Descriptions of Processes in RAWREAD_QC Module#

  1. FastQC on Raw Reads: Performs FastQC analysis on the raw input metagenomic reads specified by --inputDir ${your input directory}.

  2. fastp Processing: Trims and filters the metagenomic reads using fastp.

  3. Host Read Filtering (optional): Removes host reads using Bowtie2. Default input genome is GRCh38_p12.dna.primary_assembly. (-f human ). If you do not want to filter out any host reads, specify -f none in command line. Otherwise, if you want to filter out your own genome of interest, you could index your genome with (metafun) metafun -module PREPARE_CUSTOM_HOST -i $yourgenome -f${value} .

  4. FastQC on Filtered Reads: Performs FastQC analysis on the filtered reads.

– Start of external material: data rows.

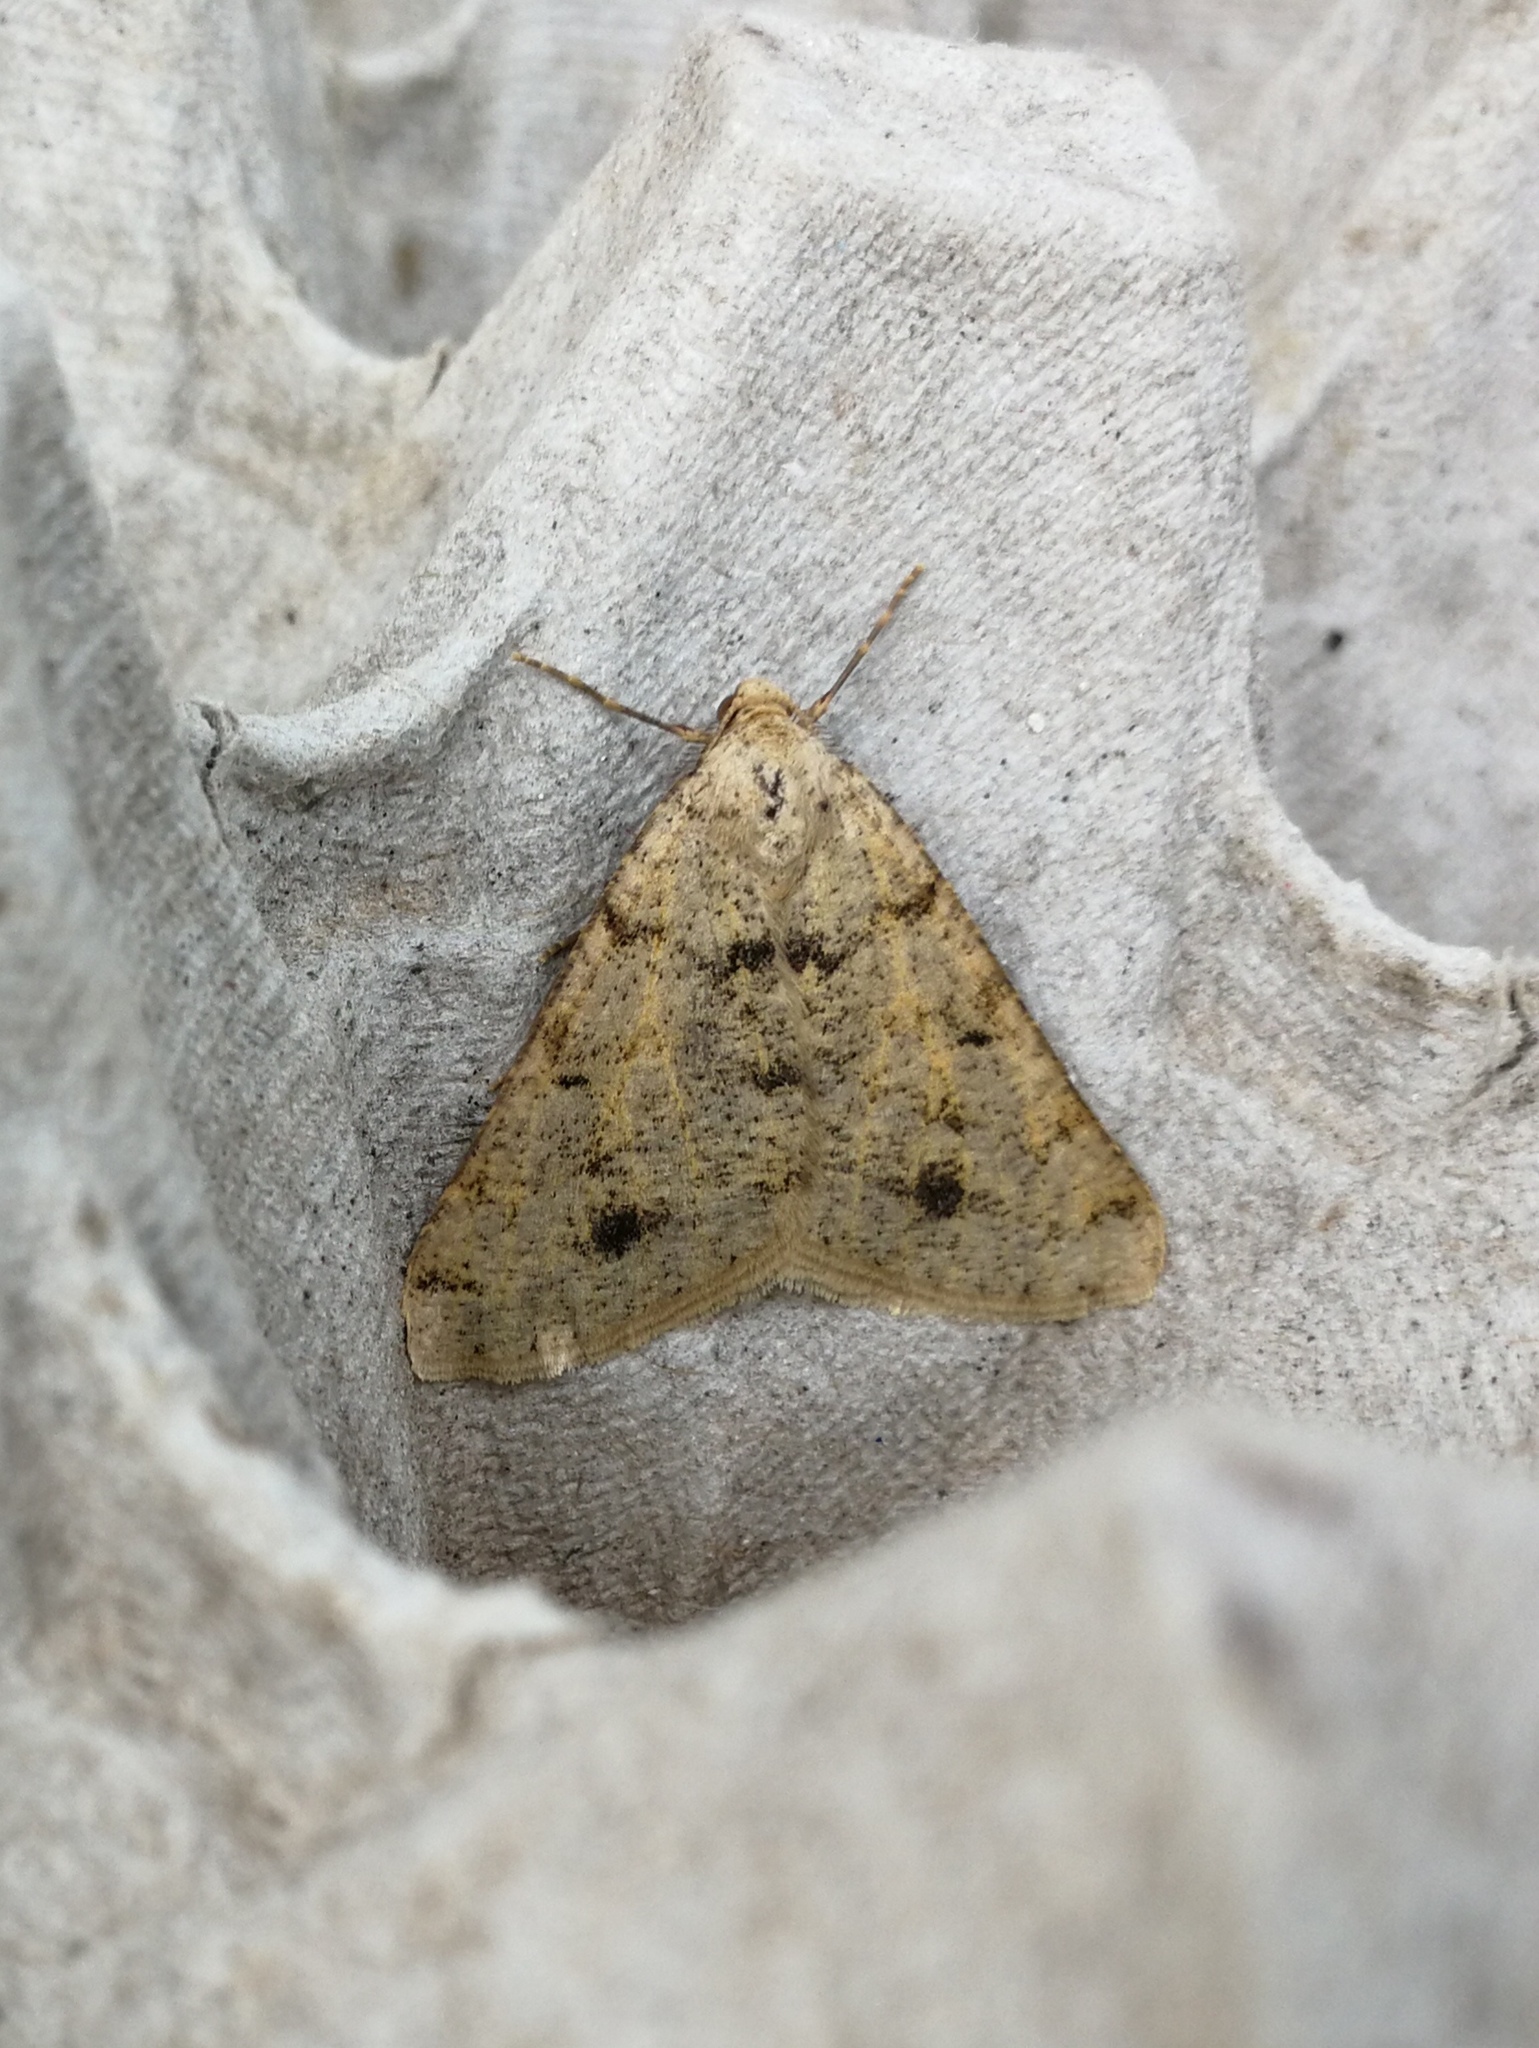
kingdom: Animalia
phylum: Arthropoda
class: Insecta
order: Lepidoptera
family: Geometridae
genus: Isturgia
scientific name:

  5. MultiQC Report: Generates a MultiQC report combining all QC results.

Tools Used in RAWREAD_QC#

Tool

Purpose

Version

Default paramters

Parameters that can be selected

FastQC

Quality control checks on raw sequence data

v0.12.1

default

you could select only cpus by --cpus ${number}

fastp

Trimming and filtering of raw metagenomic reads

0.23.4

default

you could select only cpus by --cpus ${number}

Bowtie2

Alignment of reads to remove host contamination

2.5.2

--very-sensitive: sensitivity preset, --un-conc-gz: gzipped metagenomic reads, unaligned to host genome , end-to-end

null

MultiQC

Aggregate results from bioinformatics analyses

v1.18

No specific parameters in this script

null

Usage Notes#

  • Custom index could be generated by specifying -f name using metafun -module PREPARE_CUSTOM_HOST -i yourgenome.fasta -f name

  • The script checks for the existence and non-emptiness of the input directory before proceeding.

  • Result of this module is used as input data for ASSEMBLY_BINNING, WMS_TAXONOMY and WMS_FUNCTION. The result of this module is mandatory input for WMS_TAXONOMY for Kraken2 with Bracken.